[DATA SUPPLIED]
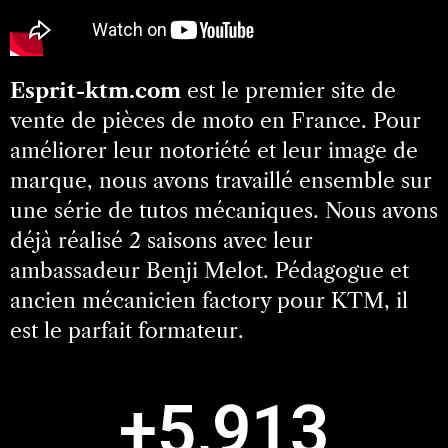
Esprit-ktm.com
est le premier site de
vente de pièces de moto en France. Pour
améliorer leur notoriété et leur image de
marque, nous avons travaillé ensemble sur
une série de tutos mécaniques. Nous avons
déjà réalisé 2 saisons avec leur
ambassadeur Benji Melot. Pédagogue et
ancien mécanicien factory pour KTM, il
est le parfait formateur.
+
5,913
[/DATA SUPPLIED]
### DIRECTIVE
In your copy of the records above, include no pictures and match every line exactly.

### EXPECTED ANSWER
Esprit-ktm.com
est le premier site de
vente de pièces de moto en France. Pour
améliorer leur notoriété et leur image de
marque, nous avons travaillé ensemble sur
une série de tutos mécaniques. Nous avons
déjà réalisé 2 saisons avec leur
ambassadeur Benji Melot. Pédagogue et
ancien mécanicien factory pour KTM, il
est le parfait formateur.
+
5,913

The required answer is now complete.